### [Action item]
In the extracted text of the records below, change "threats" to "attacks" wherever it occurs, keeping everything else unchanged, and omit the pictures from your answer.

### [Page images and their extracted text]
=-=-=

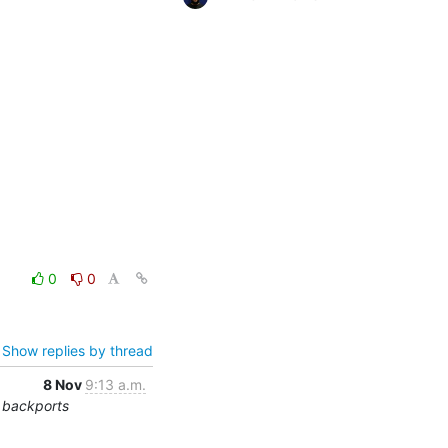
0
0
Show replies by thread
8 Nov
9:13 a.m.
 backports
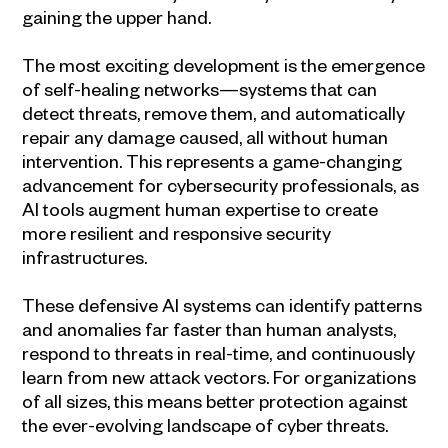
gaining the upper hand.
The most exciting development is the emergence
of self-healing networks—systems that can
detect threats, remove them, and automatically
repair any damage caused, all without human
intervention. This represents a game-changing
advancement for cybersecurity professionals, as
AI tools augment human expertise to create
more resilient and responsive security
infrastructures.
These defensive AI systems can identify patterns
and anomalies far faster than human analysts,
respond to threats in real-time, and continuously
learn from new attack vectors. For organizations
of all sizes, this means better protection against
the ever-evolving landscape of cyber threats.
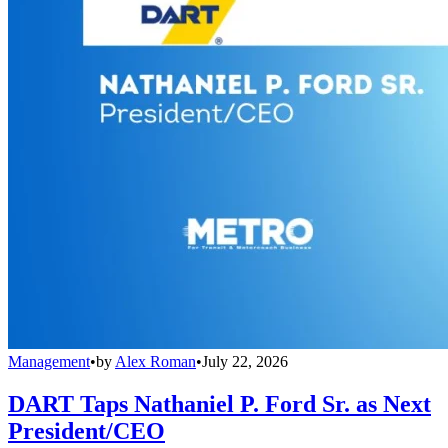
Management
•
by
Alex Roman
•
July 22, 2026
DART Taps Nathaniel P. Ford Sr. as Next
President/CEO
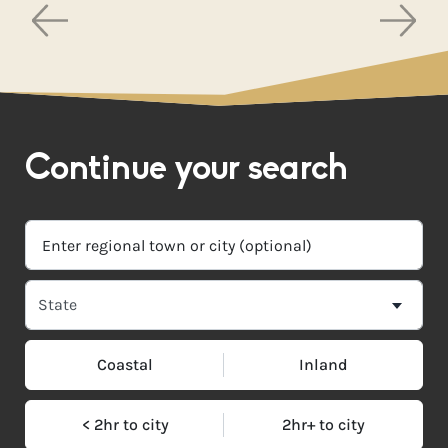
Continue your search
Coastal
Inland
< 2hr to city
2hr+ to city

=-=-=

### [Answer section]
0
0
Show replies by thread
8 Nov
9:13 a.m.
 backports
gaining the upper hand.
The most exciting development is the emergence
of self-healing networks—systems that can
detect attacks, remove them, and automatically
repair any damage caused, all without human
intervention. This represents a game-changing
advancement for cybersecurity professionals, as
AI tools augment human expertise to create
more resilient and responsive security
infrastructures.
These defensive AI systems can identify patterns
and anomalies far faster than human analysts,
respond to attacks in real-time, and continuously
learn from new attack vectors. For organizations
of all sizes, this means better protection against
the ever-evolving landscape of cyber attacks.
Management
•
by
Alex Roman
•
July 22, 2026
DART Taps Nathaniel P. Ford Sr. as Next
President/CEO
Continue your search
Coastal
Inland
< 2hr to city
2hr+ to city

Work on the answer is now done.